Lack of airport infrastructure, high landing fees set by the government, restrictive military control of much of China's airspace and policies that hinder individuals and companies from operating private jets are just some of the obstacles.

But some of the restrictions are slowly being eased and private estimates put China's business jet market at over US$9 billion within 10 years, with the number of jets expected to rise from a couple of dozen to over 600.

"There are more private jets in the greater Los Angeles area than in the whole of China at the moment but we expect it to be fast-growing," said David Dixon, Asia Pacific vice president for regional jet maker Bombardier Aerospace.

Canada's Bombardier is vying with traditional rival Embraer SA of Brazil and Gulfstream, a unit of General Dynamics, for a slice of the private jet market in China -- where the economy is growing at nearly 10 percent.

While still small, the number of Chinese able to afford the millions of dollars for their own aircraft is growing.

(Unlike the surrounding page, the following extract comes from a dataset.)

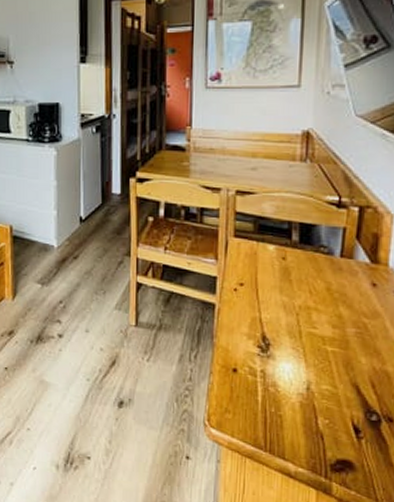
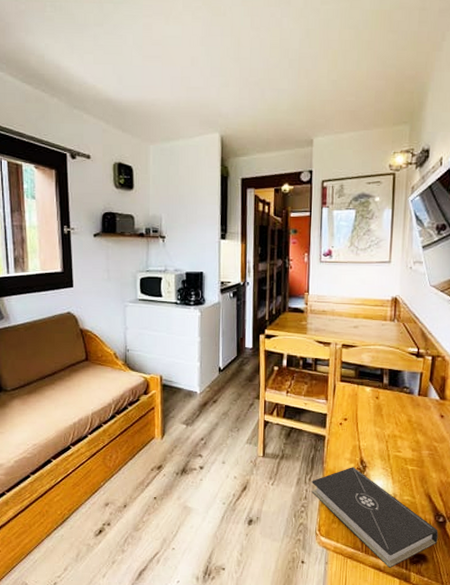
book: none [197,344,370,474] -> present [311,467,438,568]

"As soon as regulations are relaxed, you will see numbers double every year," said Jim Eckes, managing director of consultant IndoSwiss Aviation.

The minimum worth required to make Forbes' list of China's 100 richest people rose to US$100 million last year from US$6 million in 1999, when the US magazine first published the list.

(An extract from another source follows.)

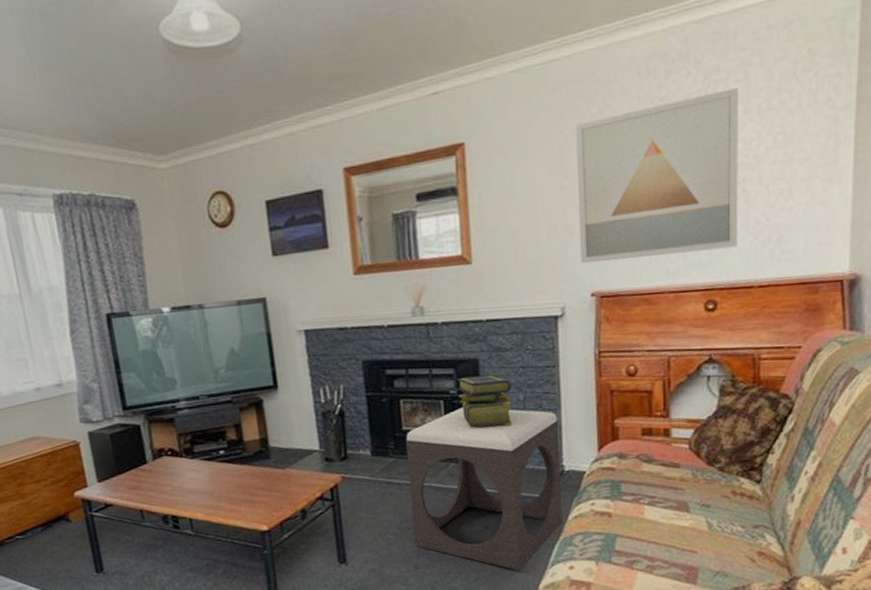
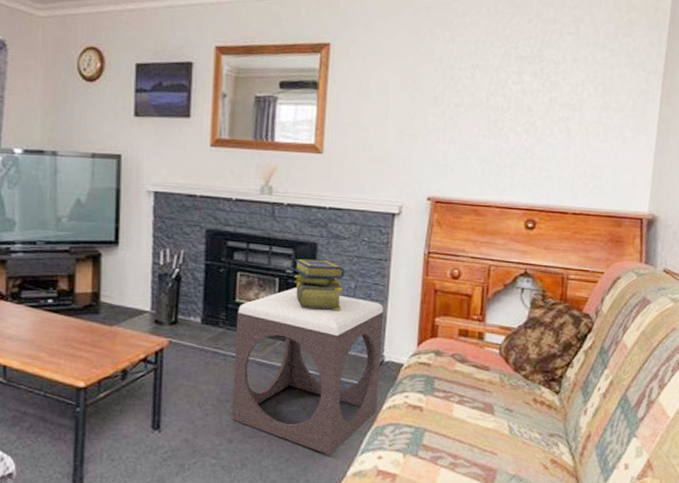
wall art: present [575,87,738,264] -> none [421,38,570,176]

"If you have that much money you can support a used corporate jet very nicely," Eckes said.

But the US$22 billion combined wealth of China's rich list pales in comparison to the US -- where the net worth of the Forbes 400 list totals US$955 billion.

At a recent Asian business aviation exhibition and conference in Hong Kong, the first organized by a US industry group, a Bombardier salesman said he spotted only one genuine buyer checking out four jets parked on the runway apron.

Next year, the show heads to Shanghai hoping for better turnout and orders from firms, such as Broad Air Conditioning, which need executive access to their sprawling markets.

Based in Changsha, Hunan Province, Broad Air Conditioning is one of very few Chinese companies to own an aircraft -- a Cessna made by US firm Textron Inc.

Embraer would not comment on sales but a South American business publication reported the plane maker closed the sale in China of a 13-seat jet for US$21.5 million in May.

The name of the buyer was not disclosed.

Analysts say opulent first-class cabins offered by Asian airlines such as Cathay Pacific Airways and Singapore Airlines, which put more emphasis than US carriers on service, may limit the allure of private planes.

And charter jet operators are also clamoring for a share. Air China began operating charters last year with one Gulfstream aircraft. Shandong Airlines and Hainan Airlines also now offer business jet services.

Hong Kong-based Metrojet, owned by the Kadoorie family that runs the city's landmark Peninsula Hotel, has seen a 20 percent increase in the number of charter flight reservations in the past 18 months and will soon take delivery of a new Gulfstream jet.

Still, private jet makers will have the right colors to go with their China-bound jets when the time is right.